A América Latina e o Caribe se consolidaram em 2024 como as regiões com maior área agrícola sob o controle biológico aumentativo no mundo, ultrapassando 62 milhões de hectares tratados, especialmente com agentes microbianos como fungos, bactérias e vírus, conforme estudo de pesquisadores da Holanda e Brasil. O avanço expressivo da prática — que consiste na liberação massiva de inimigos naturais de pragas — se dá sobretudo em culturas a céu aberto como soja, cana-de-açúcar, milho e algodão, e é impulsionado por políticas públicas, novas regulamentações de produtos biológicos, produção local e demanda por uma agricultura mais sustentável e livre de resíduos químicos.

De acordo com Joop van Lenteren, da Universidade de Wageningen, da Holanda, o protagonismo é liderado pelo Brasil, que ampliou sua área tratada com agentes de biocontrole de 22 milhões para mais de 56 milhões de hectares entre 2018 e 2024. Contudo, outros países também se destacam: Cuba, Trinidad e Tobago, Bolívia e República Dominicana apresentam altos índices proporcionais de adoção ao controle biológico, graças a programas estatais estruturados, incentivos à produção orgânica e regulação favorável.

Foto: Maurício Meyer

Para ele, é interessante mencionar também a simplificação do registro (como no Brasil), a disponibilidade de microrganismos confiáveis e relativamente baratos e os jovens produtores optando pelo biocontrole são fatores positivos ao desenvolvimento do controle biológico nessas regiões. “Cuba, por exemplo, mantém mais de 200 centros estatais de produção de agentes de controle biológico.

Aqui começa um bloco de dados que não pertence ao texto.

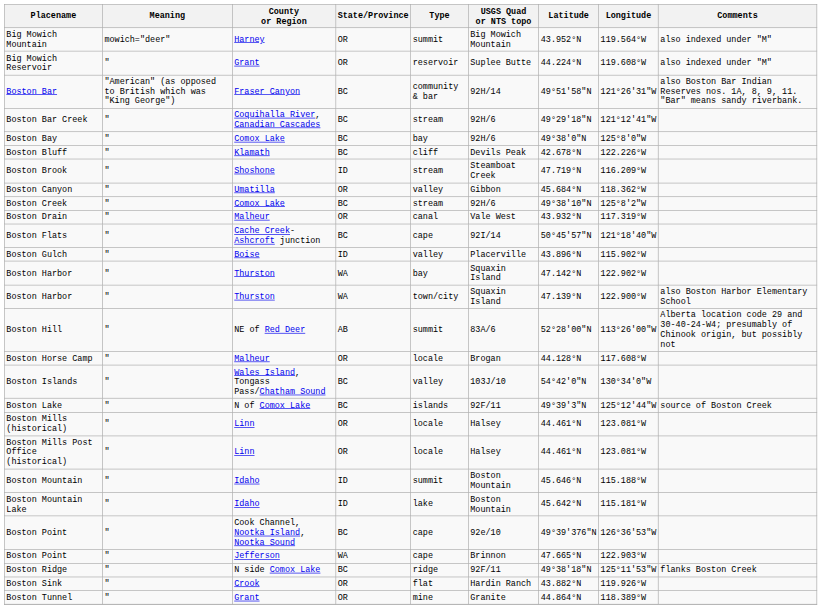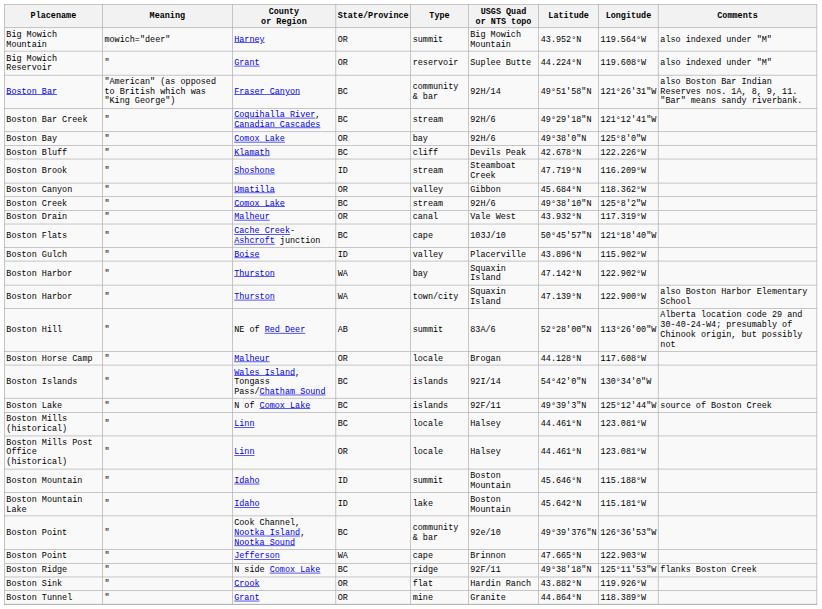Boston Bay | State/Province: BC -> OR
Boston Flats | USGS Quad or NTS topo: 92I/14 -> 103J/10
Boston Islands | Type: valley -> islands
Boston Islands | USGS Quad or NTS topo: 103J/10 -> 92I/14
Boston Mills (historical) | State/Province: OR -> BC
Boston Point / Cook Channel, Nootka Island, Nootka Sound | Type: cape -> community & bar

A Colômbia também apresenta uso expressivo de agentes de controle biológico tanto em cultivo protegido quanto em campo aberto, com crescente integração entre agentes microbianos e macrobiológicos”, explica van Lenteren.

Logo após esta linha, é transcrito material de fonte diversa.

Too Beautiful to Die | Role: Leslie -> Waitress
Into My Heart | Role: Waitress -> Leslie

Para o pesquisador da Embrapa Meio Ambiente Wagner Bettiol,, a mudança regulatória em países como o Brasil — que passou a registrar agentes biológicos por tipo de praga (por alvo), e não mais por cultura — reduziu o tempo de registro e com liberação para cerca de dois anos, bem abaixo da média europeia. Isso tem estimulado o registro de produtos. Atualmente, o país conta com mais de 600 produtos à base de agentes de controle biológico oficialmente aprovados. Além disso, ele comenta que 14% da produção de agentes de controle biológico no Brasil ocorre diretamente nas propriedades rurais (produção on-farm), o que reduz custos e dá mais autonomia ao produtor.

Contudo, Bettiol ressalta que a produção diretamente nas propriedades rurais deve ser realizada de forma adequada para garantir a qualidade dos organismos produzidos. Além disso, o agricultor sempre precisa ficar atento aos custos de produção dos bioagentes e realizar análises para avaliar a qualidade do que está sendo produzido.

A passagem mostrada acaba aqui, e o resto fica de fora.